Good news! Cancer is history (soon)! What seems very significant here is that this approach can be used to treat solid tumors.
Though, I have a little trouble to understand how that would exactly work in context of cancer treatment. The headlines are perhaps overpromising.
"... Researchers ... believe they have identified a protein on a receptor that can "program" cancer cells to die.
The press release ... states: "CD95 receptors, also known as Fas, are called death receptors. These protein receptors reside on cell membranes. When activated, they release a signal that causes the cells to self-destruct." ..."

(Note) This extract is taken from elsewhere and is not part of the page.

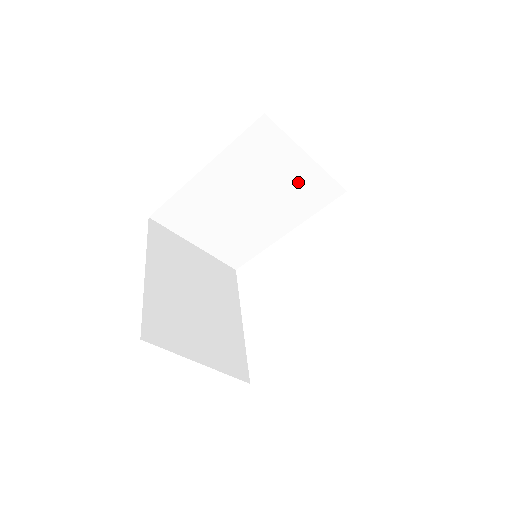
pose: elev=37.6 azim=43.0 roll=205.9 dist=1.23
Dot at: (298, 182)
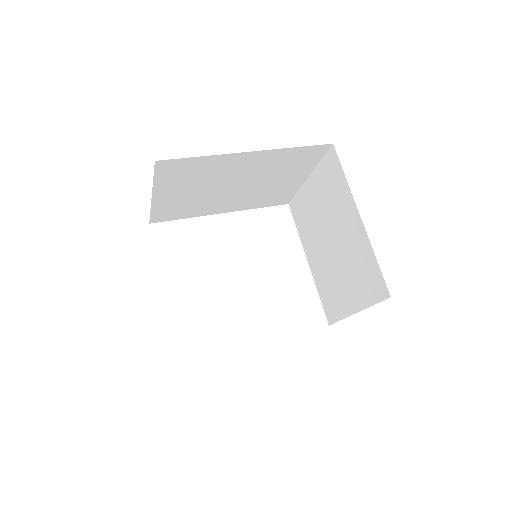
Dot at: (279, 188)
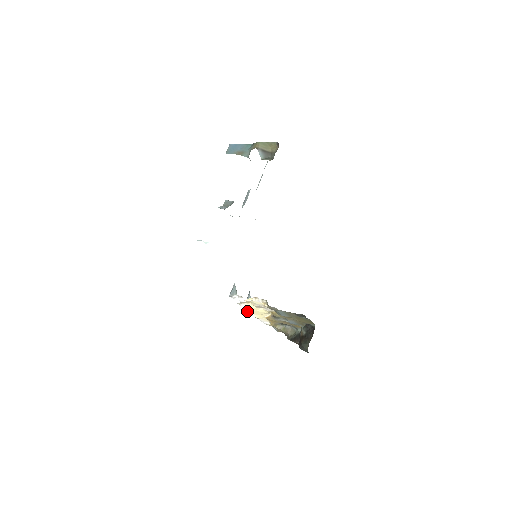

"... "... But most importantly, this sets the stage to develop antibodies that activate Fas, selectively kill tumor cells, and potentially support CAR T-cell therapy in solid tumors.” ..."
From the abstract:
"Receptor clustering is the most critical step to activate extrinsic apoptosis by death receptors belonging to the TNF superfamily. Although clinically unsuccessful, using agonist antibodies, the death receptors-5 remains extensively studied from a cancer therapeutics perspective. However, despite its regulatory role and elevated function in ovarian and other solid tumors, another tumor-enriched death receptor called Fas (CD95) remained undervalued in cancer immunotherapy until recently, when its role in off-target tumor killing by CAR-T therapies was imperative. By comprehensively analyzing structure studies in the context of the binding epitope of FasL and various preclinical Fas agonist antibodies, we characterize a highly significant patch of positively charged residue epitope (PPCR) in its cysteine-rich domain 2 of Fas. PPCR engagement is indispensable for superior Fas agonist signaling and CAR-T bystander function in ovarian tumor models. A single-point mutation in FasL or Fas that interferes with the PPCR engagement inhibited apoptotic signaling in tumor cells and T cells. Furthermore, considering that clinical and immunological features of the autoimmune lymphoproliferative syndrome (ALPS) are directly attributed to homozygous mutations in FasL, we reveal differential mechanistic details of FasL/Fas clustering at the PPCR interface compared to described ALPS mutations. As Fas-mediated bystander killing remains vital to the success of CAR-T therapies in tumors, our findings highlight the therapeutic analytical design for potentially effective Fas-targeting strategies using death agonism to improve cancer immunotherapy in ovarian and other solid tumors."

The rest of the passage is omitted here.